The amygdala's activity in relation to a part of the brain involved in decision-making and emotion, however, remained altered in these soldiers a year and a half after they returned from Afghanistan. Normally, the activity of the amygdala and the dorsal anterior cingulate cortex (ACC) oppose one another—high activity in the amygdala corresponds to low activity in the dorsal ACC, and vice versa. But in those soldiers returning from war, and who experienced the most fear, this coupling was less strong, and it stayed that way.
“The amygdala normalized, but the cognitive control processes remained impaired,” said Guillén Fernández, a professor at Radboud University Nijmegen and the senior author of the study. “So there is a functional scar” that could possibly make people more vulnerable to the stressful effects of re-deployment or other potentially traumatic events.
The long term changes Fernández's group found appeared to be stable and did not worsen, which might explain why the soldiers did not develop any mental illnesses. “I think what this shows is that all these brain changes are essentially healthy adaptations to a dangerous environment,” said Guido van Wingen, the lead author of the study and a postdoctoral researcher at Radboud University Nijmegen.

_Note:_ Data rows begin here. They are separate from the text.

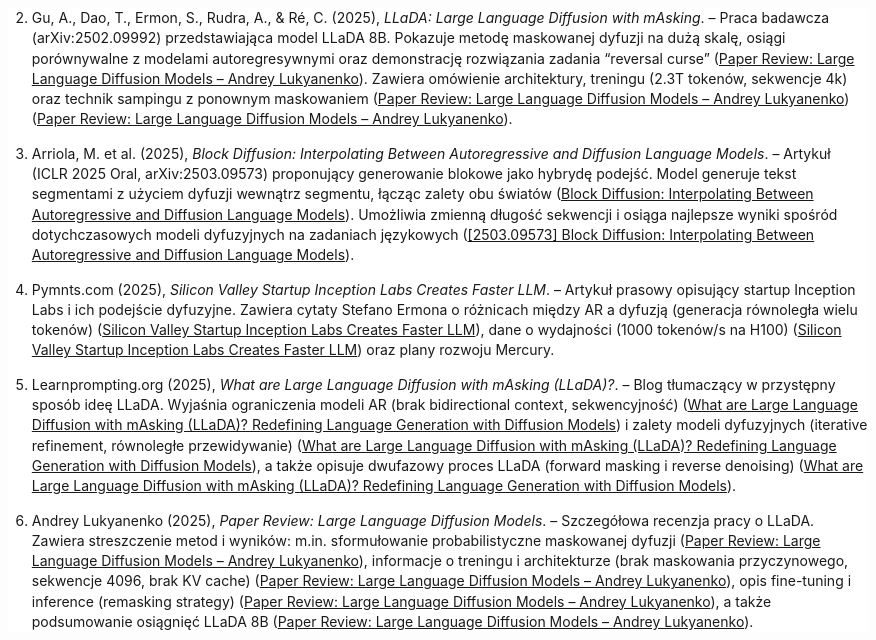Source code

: 2. Gu, A., Dao, T., Ermon, S., Rudra, A., & Ré, C. (2025), *LLaDA: Large Language Diffusion with mAsking*. – Praca badawcza (arXiv:2502.09992) przedstawiająca model LLaDA 8B. Pokazuje metodę maskowanej dyfuzji na dużą skalę, osiągi porównywalne z modelami autoregresywnymi oraz demonstrację rozwiązania zadania “reversal curse” ([Paper Review: Large Language Diffusion Models – Andrey Lukyanenko](https://andlukyane.com/blog/paper-review-llada#:~:text=LLaDA%20demonstrates%20strong%20scalability%2C%20outperforming,poem%20completion%20task%2C%20addressing%20the)). Zawiera omówienie architektury, treningu (2.3T tokenów, sekwencje 4k) oraz technik sampingu z ponownym maskowaniem ([Paper Review: Large Language Diffusion Models – Andrey Lukyanenko](https://andlukyane.com/blog/paper-review-llada#:~:text=LLaDA%20models%20distributions%20using%20a,applied%20only%20to%20masked%20tokens)) ([Paper Review: Large Language Diffusion Models – Andrey Lukyanenko](https://andlukyane.com/blog/paper-review-llada#:~:text=LLaDA%20supports%20text%20generation%20and,likelihood%20evaluation)).

3. Arriola, M. et al. (2025), *Block Diffusion: Interpolating Between Autoregressive and Diffusion Language Models*. – Artykuł (ICLR 2025 Oral, arXiv:2503.09573) proponujący generowanie blokowe jako hybrydę podejść. Model generuje tekst segmentami z użyciem dyfuzji wewnątrz segmentu, łącząc zalety obu światów ([Block Diffusion: Interpolating Between Autoregressive and Diffusion Language Models](https://chatpaper.com/chatpaper/paper/120009#:~:text=Block%20diffusion%20sequentially%20generates%20blocks,KV%20caching%20and%20parallel%20sampling)). Umożliwia zmienną długość sekwencji i osiąga najlepsze wyniki spośród dotychczasowych modeli dyfuzyjnych na zadaniach językowych ([[2503.09573] Block Diffusion: Interpolating Between Autoregressive and Diffusion Language Models](https://arxiv.org/abs/2503.09573#:~:text=,schedules%20to%20minimize%20the%20variance)).

4. Pymnts.com (2025), *Silicon Valley Startup Inception Labs Creates Faster LLM*. – Artykuł prasowy opisujący startup Inception Labs i ich podejście dyfuzyjne. Zawiera cytaty Stefano Ermona o różnicach między AR a dyfuzją (generacja równoległa wielu tokenów) ([Silicon Valley Startup Inception Labs Creates Faster LLM](https://www.pymnts.com/artificial-intelligence-2/2025/silicon-valley-startup-inception-labs-creates-faster-llm/#:~:text=%E2%80%9CThe%20key%20advantage%20is%20that,words%2C%20in%20parallel%2C%E2%80%9D%20he%20said)), dane o wydajności (1000 tokenów/s na H100) ([Silicon Valley Startup Inception Labs Creates Faster LLM](https://www.pymnts.com/artificial-intelligence-2/2025/silicon-valley-startup-inception-labs-creates-faster-llm/#:~:text=Inception%20Labs%20hit%20a%20record,Flash)) oraz plany rozwoju Mercury. 

5. Learnprompting.org (2025), *What are Large Language Diffusion with mAsking (LLaDA)?*. – Blog tłumaczący w przystępny sposób ideę LLaDA. Wyjaśnia ograniczenia modeli AR (brak bidirectional context, sekwencyjność) ([What are Large Language Diffusion with mAsking (LLaDA)? Redefining Language Generation with Diffusion Models](https://learnprompting.org/blog/large-language-diffusion-models?srsltid=AfmBOoomRpUimmugFjLV0v1gQU6cEHp2e7rSpxHKHBpoCnCzmXs2eO5x#:~:text=However%2C%20autoregressive%20models%20generate%20text,sequentially%2C%20which%20inherently)) i zalety modeli dyfuzyjnych (iterative refinement, równoległe przewidywanie) ([What are Large Language Diffusion with mAsking (LLaDA)? Redefining Language Generation with Diffusion Models](https://learnprompting.org/blog/large-language-diffusion-models?srsltid=AfmBOoomRpUimmugFjLV0v1gQU6cEHp2e7rSpxHKHBpoCnCzmXs2eO5x#:~:text=In%20the%20context%20of%20language,approach%20offers%20several%20potential%20advantages)), a także opisuje dwufazowy proces LLaDA (forward masking i reverse denoising) ([What are Large Language Diffusion with mAsking (LLaDA)? Redefining Language Generation with Diffusion Models](https://learnprompting.org/blog/large-language-diffusion-models?srsltid=AfmBOoomRpUimmugFjLV0v1gQU6cEHp2e7rSpxHKHBpoCnCzmXs2eO5x#:~:text=1,part%20of%20the%20training%20data)).

6. Andrey Lukyanenko (2025), *Paper Review: Large Language Diffusion Models*. – Szczegółowa recenzja pracy o LLaDA. Zawiera streszczenie metod i wyników: m.in. sformułowanie probabilistyczne maskowanej dyfuzji ([Paper Review: Large Language Diffusion Models – Andrey Lukyanenko](https://andlukyane.com/blog/paper-review-llada#:~:text=LLaDA%20models%20distributions%20using%20a,applied%20only%20to%20masked%20tokens)), informacje o treningu i architekturze (brak maskowania przyczynowego, sekwencje 4096, brak KV cache) ([Paper Review: Large Language Diffusion Models – Andrey Lukyanenko](https://andlukyane.com/blog/paper-review-llada#:~:text=LLaDA%20uses%20a%20Transformer,dimension%20to%20balance%20parameter%20count)), opis fine-tuning i inference (remasking strategy) ([Paper Review: Large Language Diffusion Models – Andrey Lukyanenko](https://andlukyane.com/blog/paper-review-llada#:~:text=LLaDA%20supports%20text%20generation%20and,likelihood%20evaluation)), a także podsumowanie osiągnięć LLaDA 8B ([Paper Review: Large Language Diffusion Models – Andrey Lukyanenko](https://andlukyane.com/blog/paper-review-llada#:~:text=LLaDA%20demonstrates%20strong%20scalability%2C%20outperforming,poem%20completion%20task%2C%20addressing%20the)).

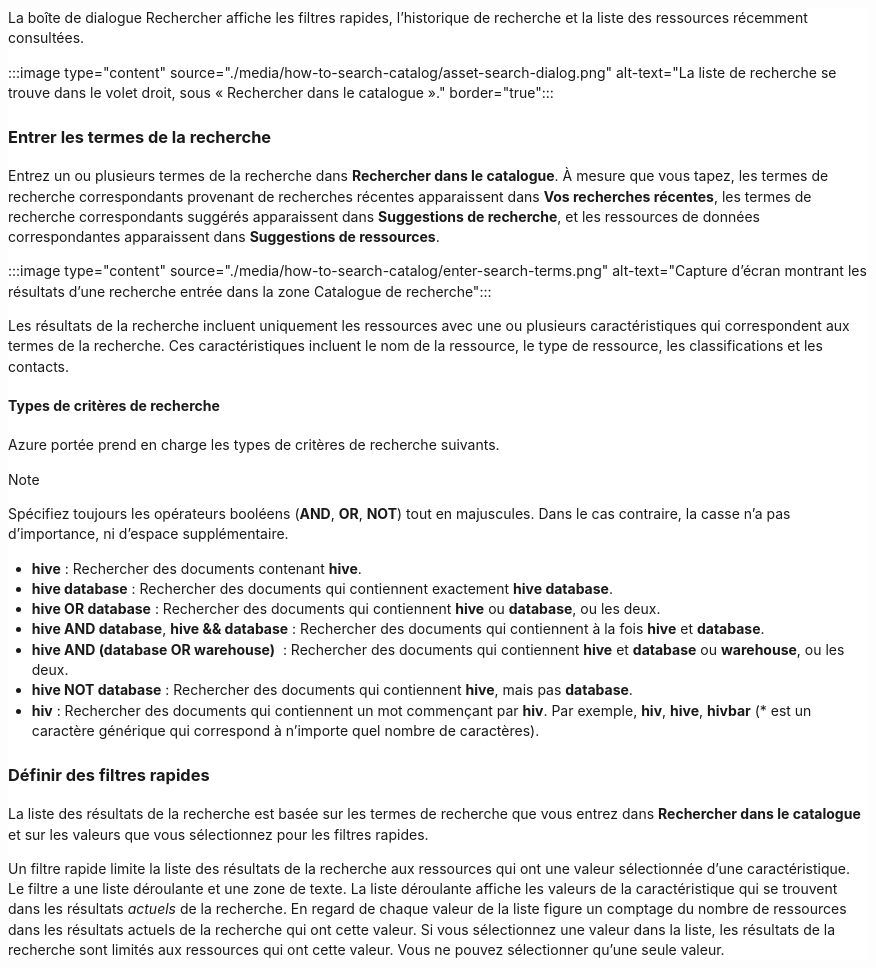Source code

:La boîte de dialogue Rechercher affiche les filtres rapides, l’historique de recherche et la liste des ressources récemment consultées.

:::image type="content" source="./media/how-to-search-catalog/asset-search-dialog.png" alt-text="La liste de recherche se trouve dans le volet droit, sous « Rechercher dans le catalogue »." border="true":::

### <a name="enter-search-terms"></a>Entrer les termes de la recherche

Entrez un ou plusieurs termes de la recherche dans **Rechercher dans le catalogue**. À mesure que vous tapez, les termes de recherche correspondants provenant de recherches récentes apparaissent dans **Vos recherches récentes**, les termes de recherche correspondants suggérés apparaissent dans **Suggestions de recherche**, et les ressources de données correspondantes apparaissent dans **Suggestions de ressources**.

:::image type="content" source="./media/how-to-search-catalog/enter-search-terms.png" alt-text="Capture d’écran montrant les résultats d’une recherche entrée dans la zone Catalogue de recherche":::

Les résultats de la recherche incluent uniquement les ressources avec une ou plusieurs caractéristiques qui correspondent aux termes de la recherche. Ces caractéristiques incluent le nom de la ressource, le type de ressource, les classifications et les contacts.

#### <a name="types-of-search-criteria"></a>Types de critères de recherche

Azure portée prend en charge les types de critères de recherche suivants.

> [!Note]
> Spécifiez toujours les opérateurs booléens (**AND**, **OR**, **NOT**) tout en majuscules. Dans le cas contraire, la casse n’a pas d’importance, ni d’espace supplémentaire.

- **hive** : Rechercher des documents contenant **hive**.
- **hive database** : Rechercher des documents qui contiennent exactement **hive database**.
- **hive OR database** : Rechercher des documents qui contiennent **hive** ou **database**, ou les deux.
- **hive AND database**, **hive && database** : Rechercher des documents qui contiennent à la fois **hive** et **database**.
- **hive AND (database OR warehouse)**  : Rechercher des documents qui contiennent **hive** et **database** ou **warehouse**, ou les deux.
- **hive NOT database** : Rechercher des documents qui contiennent **hive**, mais pas **database**.
- **hiv** : Rechercher des documents qui contiennent un mot commençant par **hiv**. Par exemple, **hiv**, **hive**, **hivbar** (* est un caractère générique qui correspond à n’importe quel nombre de caractères).

### <a name="set-quick-filters"></a>Définir des filtres rapides

La liste des résultats de la recherche est basée sur les termes de recherche que vous entrez dans **Rechercher dans le catalogue** et sur les valeurs que vous sélectionnez pour les filtres rapides.

Un filtre rapide limite la liste des résultats de la recherche aux ressources qui ont une valeur sélectionnée d’une caractéristique. Le filtre a une liste déroulante et une zone de texte. La liste déroulante affiche les valeurs de la caractéristique qui se trouvent dans les résultats *actuels* de la recherche. En regard de chaque valeur de la liste figure un comptage du nombre de ressources dans les résultats actuels de la recherche qui ont cette valeur. Si vous sélectionnez une valeur dans la liste, les résultats de la recherche sont limités aux ressources qui ont cette valeur. Vous ne pouvez sélectionner qu’une seule valeur.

The group did not compare these soldiers to those who did develop a mental illness, such as PTSD. But the patterns they found appear similar to those found among people with PTSD in other studies, Fernández said, causing him to question what compensatory mechanisms might help these soldiers ward off the disorder.
“The current research would suggest that alterations in circuitry related to the amygdala could predict who goes on to experience depression or anxiety and who goes on to return to normal,” Hariri said. “The biggest missing piece of the puzzle is, how do these persistent changes affect the behavior of these soldiers?” There are larger studies ongoing in the United States to help answer that question.
G.A. van Wingen, et al., “The neural consequences of combat stress: long-term follow-up,” Molecular Psychiatry, doi:10.1038/mp.2011.110, 2011.